You are viewing a plain text version of this content. The canonical link for it is here.
Posted to oro-dev@jakarta.apache.org by "Daniel F. Savarese" <df...@savarese.org> on 2001/05/16 10:40:04 UTC

Re: Comparing oro and regexp

>Now, to supply the sample benchmark code that backs up my 
>"performance anecdotes"...

Thanks!  Could you also include the regular expressions that you tested
and the input?  That will help us get started on both regression and
performance tests.

>I believe that I am using both the Regexp and ORO packages in an efficient
>manner.
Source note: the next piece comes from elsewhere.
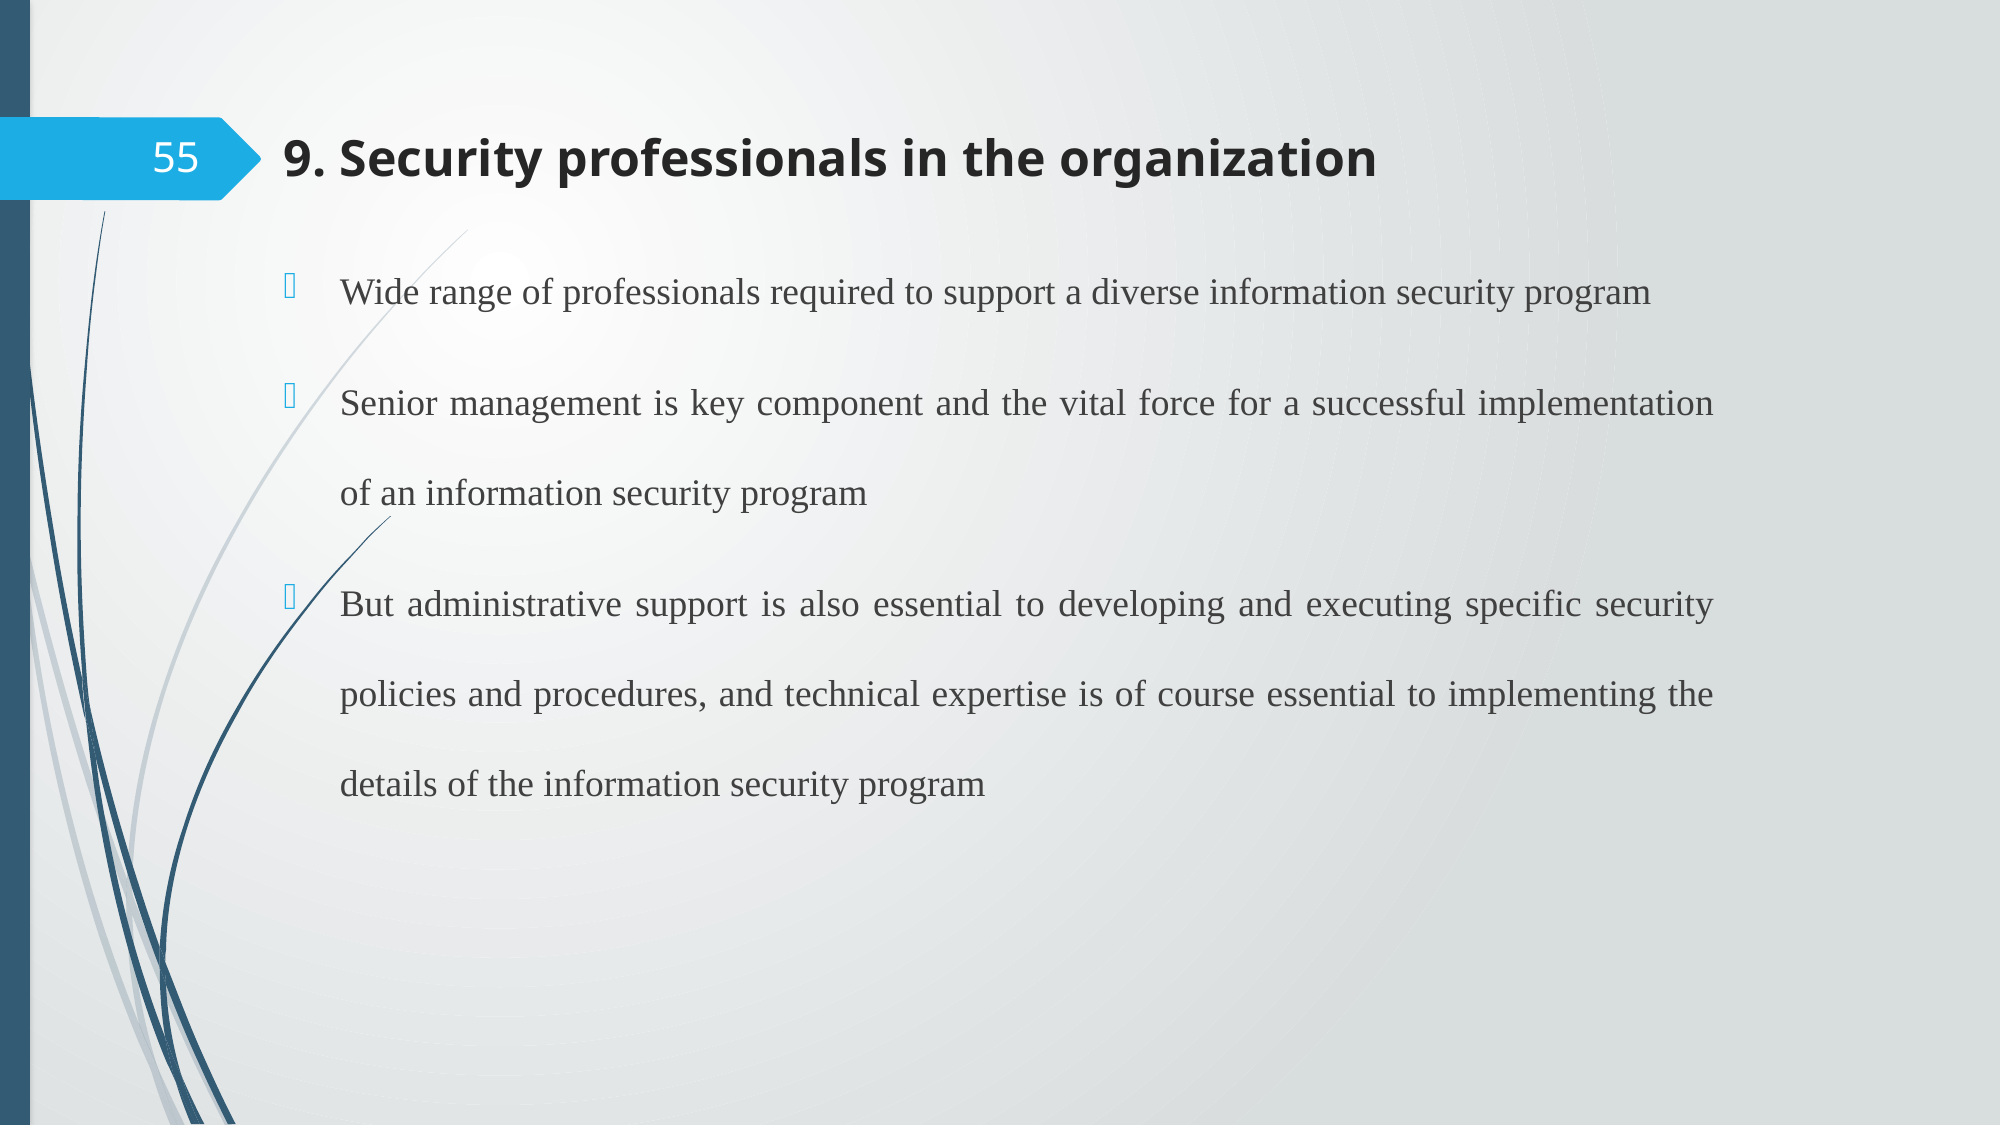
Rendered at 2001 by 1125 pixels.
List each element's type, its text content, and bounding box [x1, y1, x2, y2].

list Wide range of professionals required to support a diverse information security program Senior management is key component and the vital force for a successful implementation of an information security program But administrative support is also essential to developing and executing specific security policies and procedures, and technical expertise is of course essential to implementing the details of the information security program [268, 214, 1731, 1089]
slide_number 55 [87, 129, 216, 190]
title 9. Security professionals in the organization [269, 119, 1731, 214]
But, please let me know if this is not the case.

I haven't absorbed the entire piece of code yet, but something that's going
to skew your timings is your repeated new'ing of PatternMatcherInput
instances inside of your loops.  You should only create one instance
of PatternMatcherInput and use setInput() to change the input.  The
jakarta-oro package is designed so that you can minimize memory overhead
by reusing object instances.  At least you didn't repeatedly instantiate
Perl5Compiler and Perl5Matcher objects which is the most common mistake
people make and what I had in mind when talking about "performance anecdotes."
For example, I just received a code example from someone who is still
using OROMatcher (I asked them to upgrade to jakarta-oro) and was
reporting a possible bug.  The example was a method which on
every call created a Perl5Compiler instance, a Perl5Matcher instance, and
a Perl5Substitution instance.  Those allocations should have only been
performed once and the objects reused.

That said, I'm very curious to see if HotSpot's runtime inlining makes
it practical to work directly with String using charAt() rather than
converting to a char[] every time.  We can isolate the overhead of
toCharArray() by running your test with a String as input and then with
the equivalent char[] as input.  For all but the shortest pieces of
input, it used to be better to take the hit of using toCharArray()
because it was greatly outweighted by the performance gain of working
with arrays.  HotSpot may change that depending on how it optimizes
string element access.

At any rate, please continue to share your observations so we can use 
them to improve the software.

daniel